Extra time, normally a welcome gift, was challenging, too. I suppose I shouldn’t have been surprised when I landed upon Christmas week, having established boundaries for how much I could drive or deck the halls, that without work, school and ALL the extra stuff, that I was alone, with my kids. Alone to feel the familiar absence. Alone to realize I was moving towards living Anne Lamott’s quote that "what you are looking for is already inside you." Apparently, I had to empty my life a bit, live the blank canvas of "no's" to begin to see what might be inside and worth exploring.
Of course, no one said charting your own course is easy. I mostly wanted to curl up in a ball, toss my phone next to my friend's broken advent calendar and speak to no one, including my kids. I would lie in bed in the mornings, wondering how long I could wallow before I’d be swallowed up by depression. But, then, I’d remember that awful, wonderful, sobering truth that I tell my kids: you have the power to determine what happens. I always remind Jack, before a soccer or basketball practice he doesn’t want to go to, how better he feels -- how much more energized he is - after he goes. He just needs to get moving, and for inspiration, remember the after feeling to combat the lethargic before feeling.
We had no plans Christmas Eve. I didn’t know exactly what we were going to do; the only parameters were that it was important for me that we go to our church for Mass and that it was important to Jack that we went to the service where his friends were altar serving.
To honor both our parameters, we stayed in town on Christmas Eve. No plans with friends or family.

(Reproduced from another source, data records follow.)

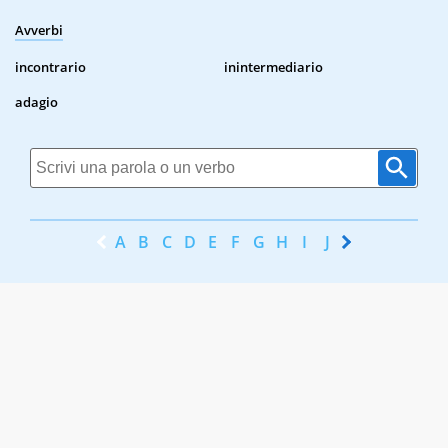
Avverbi
incontrario
inintermediario
adagio
A
B
C
D
E
F
G
H
I
J
K
L
M
N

I could have easily moped around all day. Instead, I got us moving, having faith in the after joy despite the before blues. I suggested to the kids that we head downtown and soak up the festivities. We could soak in the energy of the city and the people in it. I had no idea if the outing would help or make it all feel emptier.

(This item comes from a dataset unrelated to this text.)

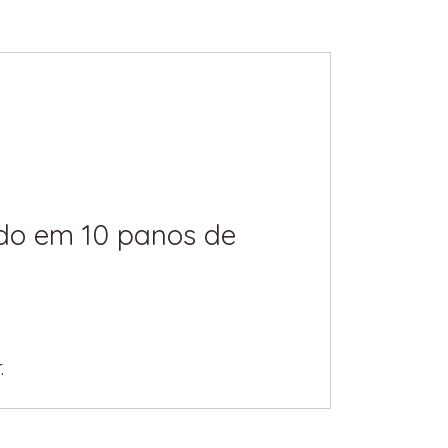
do em 10 panos de
.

Jack’s "mostly celebratory" comment about drinking during the holidays was a sobering reminder of the privilege and burden of free will. The magic of the moment in our short conversation was in his declaration that we are mostly celebratory. It hinted at a reality his ten-year old soul is coming to understand: that there are days where the expectation of celebration on birthdays or holidays can actually make those times feel worse. But, we do have some room to choose what to celebrate. Like Christmas Eve, driving to the city with no pretense or plan, just getting moving. When he said “we,” I pictured the people in our lives that I can reach out to on a shitty day, not worried that I sound like a whiny broken record. And “mostly” -- well that’s just beautiful. It reveals that nothing is absolute: not loneliness, happiness, life or death. “Mostly” allow us to fully accept those real deep down lonely blues AND the ability to brush them off like crumbs because the weight of them is near nothing when they are honestly shared. In that one exchange, I knew we were slowly building an authentic family, despite all the grief, stress, and confusion of the last few years.Best gift of the season. And this, my friends, is one of the hardest aspects of moving on in life -- from whatever transition we happen to encounter: the letting go has to happen before the new can fill in the space. And that transition is often lonely, painful, but necessary. It is often easier to fill time explaining ourselves or just saying yes to everything than it is to inhabit the empty space crucial for building on the ever-evolving, if authentic life.
Ironically enough, the miracle of Christmas came in the midst of feeling like there was no miracle. Damn. And, so, I can say this without most the familiar bitter bile of the holiday season’s emotional complexity: I wish you a happy, happy 2015.